Why exactly is Orson Welles "controversial?"?!


Question: I read and watched almost everything he has done, and me, or no one alive today can deny his talent. Citizen Kane didn't do particularly well in theaters, but is that the only controversial part of his film making?


Answers: I read and watched almost everything he has done, and me, or no one alive today can deny his talent. Citizen Kane didn't do particularly well in theaters, but is that the only controversial part of his film making?

I think his controversy came from being exile from Hollywood and reliance on independent production meant that many of his later projects were filmed piecemeal or were not completed.
In 1941, he co-wrote, directed, produced and starred in Citizen Kane, often chosen in polls of film critics as the greatest film ever made. Citizen Kane is the only film of Welles for which he possessed sufficient funds and complete creative control to the final cut, and the rest of his career was often obstructed by lack of funds, incompetent studio interference, and bad luck, both during exile in Europe and brief returns to Hollywood. Despite these difficulties Othello won the 1952 Palme d'Or at the Cannes Film Festival and Touch of Evil won the top prize at the Brussels World Fair.
Although Welles remained on the margins of the main studios as a director/producer, his larger-than-life personality made him a bankable actor. In his latter years he struggled against a Hollywood system that refused to finance his independent film projects, making a living largely through acting, commercials, and voice-over work. Welles received a 1975 American Film Institute Lifetime Achievement

He's not really controversial now, but at the time of his writing, some of his ideas were so unconventional that many people objected to them. Some people even labeled his books "heretical". The funny thing is, now his books seem quaint and almost funny. We have gone so far past the scope of his writing that you feel like you're reading about some weird blend of the past and the future.

He really ticked off a lot of people with the Halloween Martian invasion radio program based on War of the Worlds.

Also, when he made Citizen Kane he made the studio leave him entirely alone -- he made the decisions in conjunction with his team. From what I have read, they wouldn't even work if studio guys were around. That was absolutely unheard of, completely revolutionary at that time.
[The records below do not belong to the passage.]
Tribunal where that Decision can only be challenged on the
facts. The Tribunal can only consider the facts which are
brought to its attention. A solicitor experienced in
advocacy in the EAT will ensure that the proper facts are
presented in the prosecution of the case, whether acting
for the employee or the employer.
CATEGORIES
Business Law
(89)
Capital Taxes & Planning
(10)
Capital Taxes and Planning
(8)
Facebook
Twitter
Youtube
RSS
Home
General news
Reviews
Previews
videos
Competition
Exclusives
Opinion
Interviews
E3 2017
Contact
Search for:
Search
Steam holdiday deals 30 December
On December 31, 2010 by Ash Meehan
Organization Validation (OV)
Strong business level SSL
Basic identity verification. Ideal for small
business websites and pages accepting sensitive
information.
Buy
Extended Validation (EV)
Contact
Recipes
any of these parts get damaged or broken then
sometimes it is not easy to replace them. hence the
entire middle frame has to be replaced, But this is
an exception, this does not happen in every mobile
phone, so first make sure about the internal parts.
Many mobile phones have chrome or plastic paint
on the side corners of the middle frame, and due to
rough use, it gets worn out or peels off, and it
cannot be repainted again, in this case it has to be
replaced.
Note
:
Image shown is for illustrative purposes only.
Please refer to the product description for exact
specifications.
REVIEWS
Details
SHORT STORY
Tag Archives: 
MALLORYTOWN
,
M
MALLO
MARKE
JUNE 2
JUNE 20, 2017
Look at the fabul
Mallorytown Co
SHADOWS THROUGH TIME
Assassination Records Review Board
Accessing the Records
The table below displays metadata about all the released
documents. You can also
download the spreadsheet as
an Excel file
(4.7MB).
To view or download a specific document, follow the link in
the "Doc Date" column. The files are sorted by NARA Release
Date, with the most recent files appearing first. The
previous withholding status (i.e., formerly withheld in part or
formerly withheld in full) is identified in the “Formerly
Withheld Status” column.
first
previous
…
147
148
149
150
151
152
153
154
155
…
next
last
Interesting question. Except for "Citizen Kane" (which got Welles in trouble because it was about William Randolph Hearst, a target that no one else would go after in a popular entertainment), the rest of his films weren't controversial in themselves. Most were adaptations of established works. If anything got Welles in trouble, it was his insistence on making films his own way, with his own vision. The Hollywood establishment of the time (this was decades before independent filmmaking) didn't trust him because of that, and so labelled him "controversial."

Note to "North": I think you're confusing H.G. Wells with Orson Welles.